Audit and Risk Management Committee

  • Ensuring that all matters relating to (alleged) fraud or corrupt conduct are dealt with appropriately.
  • Ensuring that risk management activities are carried out effectively within the University.
  • Promote a culture that encourages strong risk management (including fraud and corruption).
  • Notifying the Audit and Risk Management Committee and internal audit of allegations of suspected fraud or corrupt conduct.;
  • Fulfilling the University’s obligations under the Crime and Corruption Act 2001 (Qld).
  • Communicating the expectation that all employees are required to conduct their duties to high professional and ethical standards and always act in the public interest.
  • Ensuring that appropriate and effective internal controls systems are in place that will assist in preventing and detecting fraud and corruption.

Vice-Chancellor and President

  • Providing high level advice to the Vice-Chancellor and President and senior management on procedural matters to strengthen risk management and proactively provide leadership and support of this policy and its objectives.
  • Maintaining policies and procedures and records in relation to fraud and corruption control.
  • Maintaining the Enterprise Risk Management Framework, including policies and procedures relating to fraud and corruption.
  • Undertaking a biennial review of the Fraud and Corruption Control Plan and Governing Policy.

Director, Governance and Risk Management

  • Responsibility for reporting any known instances of fraud and corruption to the Vice-Chancellor and President, and other members of Executives as appropriate.
  • Nominee responsible for reporting corrupt conduct to the Crime and Corruption Commission and acting as the liaison officer to the CCC.
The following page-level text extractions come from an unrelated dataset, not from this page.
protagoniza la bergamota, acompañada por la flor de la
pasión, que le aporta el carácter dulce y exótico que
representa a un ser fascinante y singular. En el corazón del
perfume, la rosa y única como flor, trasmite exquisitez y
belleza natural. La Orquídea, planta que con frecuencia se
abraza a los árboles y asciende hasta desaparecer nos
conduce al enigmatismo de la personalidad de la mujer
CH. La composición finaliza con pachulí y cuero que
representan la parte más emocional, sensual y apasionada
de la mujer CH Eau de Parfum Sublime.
Director, People and Culture

  • Responsibility for ensuring that appropriate mechanisms are in place within their areas of control to:
    • establish controls and procedures for prevention and detection of any fraudulent or corrupt conduct;
    • identify risk exposures to fraudulent and corrupt conduct and ensure that regular assessment of the risks is undertaken;
    • promote awareness amongst staff of this policy and of the ethical principles subscribed to by the University;
    • advise the Vice-Chancellor and President, via the Director, People and Culture, of any reported allegations of fraud or corrupt conduct, enabling the Vice-Chancellor and President to fulfil the University’s obligations under the Crime and Corruption Act 2001 (Qld);
    • assist staff to analyse and work through issues in fraud and corruption prevention and detection;
    • ensure prompt responses to allegations or indications of fraudulent and corrupt acts; and
    • complete and sign End of Year Internal Control Certifications required as part of the preparation and completion of the University’s Annual Financial Statements.

University Executive and Senior Staff

  • Responsibility for undertaking their duties in accordance with the University’s Staff Code of Conduct. Responsible to:
    • immediately report any suspected fraudulent or corrupt activity of which they become aware to their supervisor, Organisational Unit Manager or, if appropriate, another member of executive staff or internal audit; and
    • assist with any enquiries or investigations pertaining to fraudulent and corrupt activity, where requested by an appropriately authorised officer.

All University staff

  • Monitoring and evaluating the effectiveness of internal controls and risk management processes in preventing and detecting fraudulent or corrupt conduct.
  • Advising the Audit and Risk Management Committee of any allegations of fraudulent or corrupt conduct reported to it or identified through routine or random audits.